Pictures paired with source code:

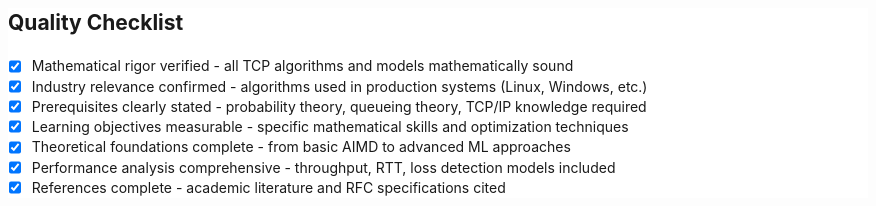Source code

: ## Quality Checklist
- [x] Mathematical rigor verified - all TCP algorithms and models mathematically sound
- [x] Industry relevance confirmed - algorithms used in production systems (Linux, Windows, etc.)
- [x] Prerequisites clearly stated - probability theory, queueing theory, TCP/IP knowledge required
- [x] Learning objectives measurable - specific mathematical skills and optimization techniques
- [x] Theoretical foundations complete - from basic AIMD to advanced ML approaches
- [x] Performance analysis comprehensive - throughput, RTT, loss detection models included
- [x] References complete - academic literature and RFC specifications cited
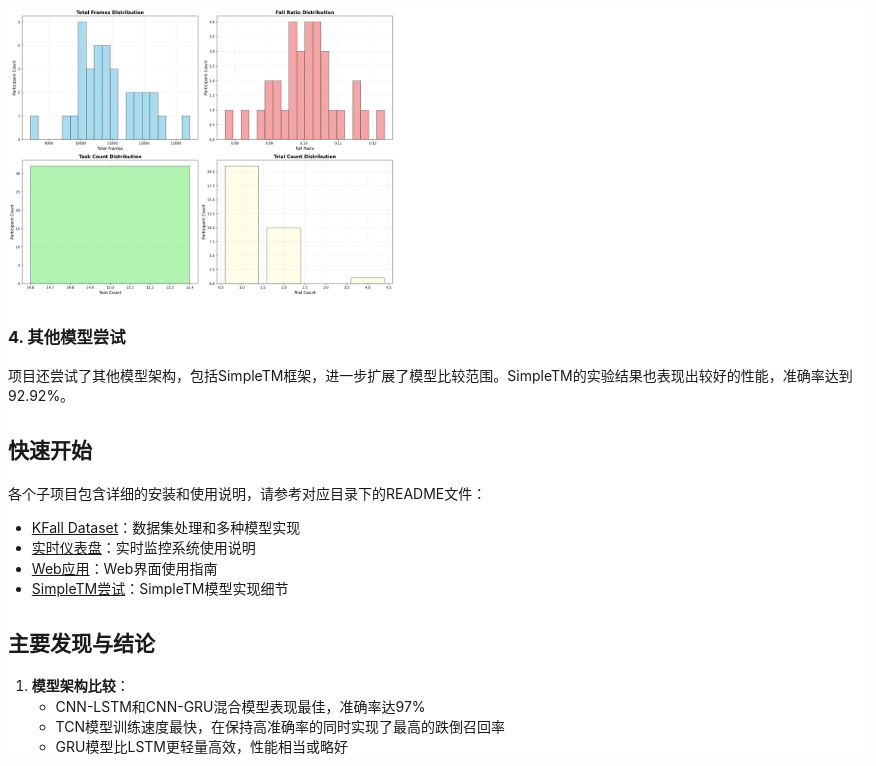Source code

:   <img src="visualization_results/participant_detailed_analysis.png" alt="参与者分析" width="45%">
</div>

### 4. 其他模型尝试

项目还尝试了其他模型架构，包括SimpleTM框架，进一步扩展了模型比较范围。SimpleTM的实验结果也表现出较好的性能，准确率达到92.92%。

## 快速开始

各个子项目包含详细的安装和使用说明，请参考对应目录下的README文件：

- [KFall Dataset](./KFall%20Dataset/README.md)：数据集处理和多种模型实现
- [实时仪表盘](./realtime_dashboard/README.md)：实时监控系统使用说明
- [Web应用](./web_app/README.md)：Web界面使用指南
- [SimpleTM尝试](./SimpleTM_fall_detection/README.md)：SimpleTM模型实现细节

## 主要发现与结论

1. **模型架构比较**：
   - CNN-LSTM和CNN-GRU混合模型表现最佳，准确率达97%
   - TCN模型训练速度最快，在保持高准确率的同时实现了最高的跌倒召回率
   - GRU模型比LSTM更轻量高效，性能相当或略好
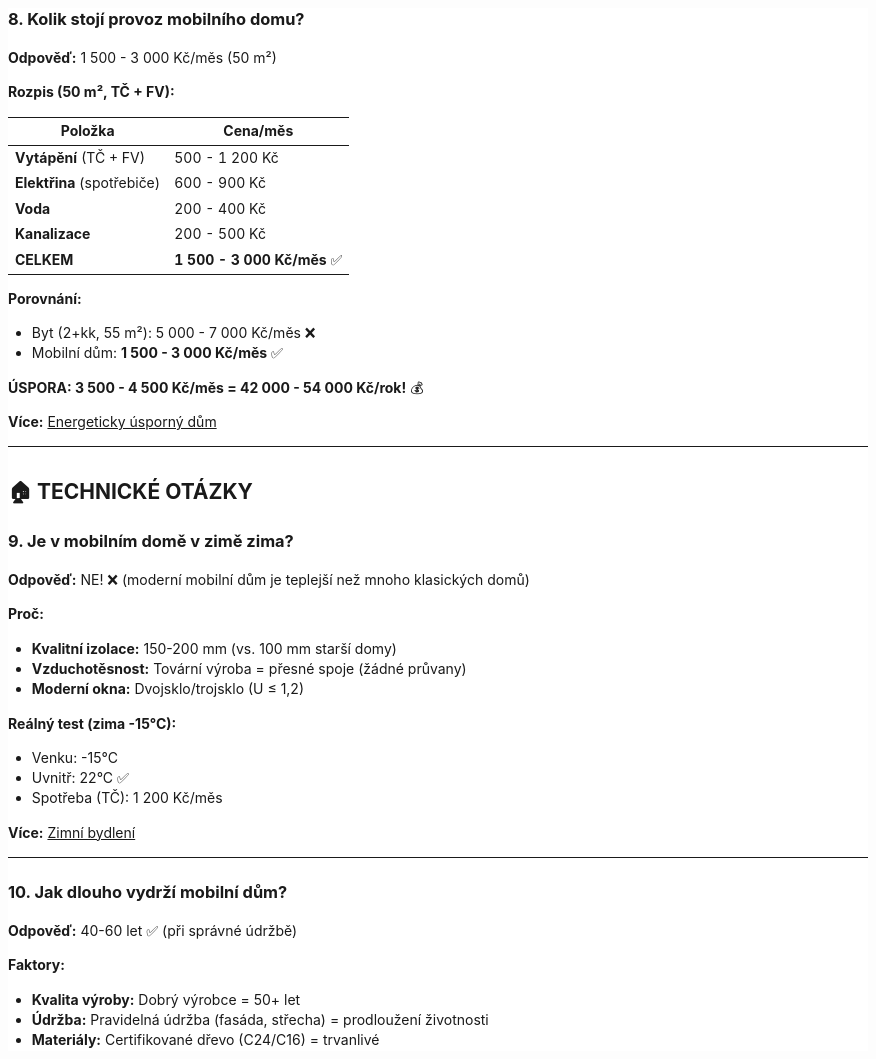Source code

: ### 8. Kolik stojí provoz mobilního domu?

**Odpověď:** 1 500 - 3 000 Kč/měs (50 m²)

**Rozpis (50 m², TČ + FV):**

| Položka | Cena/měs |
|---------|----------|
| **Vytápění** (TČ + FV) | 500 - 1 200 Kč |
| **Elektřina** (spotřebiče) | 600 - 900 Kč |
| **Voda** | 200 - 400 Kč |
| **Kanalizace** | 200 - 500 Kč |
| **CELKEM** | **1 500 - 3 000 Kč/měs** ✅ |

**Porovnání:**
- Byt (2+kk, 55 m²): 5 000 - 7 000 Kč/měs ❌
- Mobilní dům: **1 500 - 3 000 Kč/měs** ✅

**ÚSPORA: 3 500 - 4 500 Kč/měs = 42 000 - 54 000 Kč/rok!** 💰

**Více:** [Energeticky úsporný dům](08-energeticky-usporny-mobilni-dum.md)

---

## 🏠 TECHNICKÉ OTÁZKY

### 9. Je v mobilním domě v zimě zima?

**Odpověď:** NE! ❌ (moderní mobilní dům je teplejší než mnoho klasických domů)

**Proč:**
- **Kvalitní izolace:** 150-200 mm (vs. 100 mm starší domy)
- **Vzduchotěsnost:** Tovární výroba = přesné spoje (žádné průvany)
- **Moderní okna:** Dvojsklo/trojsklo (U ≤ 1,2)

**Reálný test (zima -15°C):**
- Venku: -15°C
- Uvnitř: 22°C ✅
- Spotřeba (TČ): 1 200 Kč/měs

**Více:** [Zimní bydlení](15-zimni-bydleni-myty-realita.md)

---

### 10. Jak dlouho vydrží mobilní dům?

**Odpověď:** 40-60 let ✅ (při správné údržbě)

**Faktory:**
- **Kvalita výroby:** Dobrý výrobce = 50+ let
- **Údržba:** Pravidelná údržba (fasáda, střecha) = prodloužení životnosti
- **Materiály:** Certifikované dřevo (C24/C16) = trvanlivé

### Task to carry out:
Please transcribe the lines from the one containing "- Venku: -15°C" through the last line of the records. Include both ends and nothing else.

### Completed exercise:
- Venku: -15°C
- Uvnitř: 22°C ✅
- Spotřeba (TČ): 1 200 Kč/měs

**Více:** [Zimní bydlení](15-zimni-bydleni-myty-realita.md)

---

### 10. Jak dlouho vydrží mobilní dům?

**Odpověď:** 40-60 let ✅ (při správné údržbě)

**Faktory:**
- **Kvalita výroby:** Dobrý výrobce = 50+ let
- **Údržba:** Pravidelná údržba (fasáda, střecha) = prodloužení životnosti
- **Materiály:** Certifikované dřevo (C24/C16) = trvanlivé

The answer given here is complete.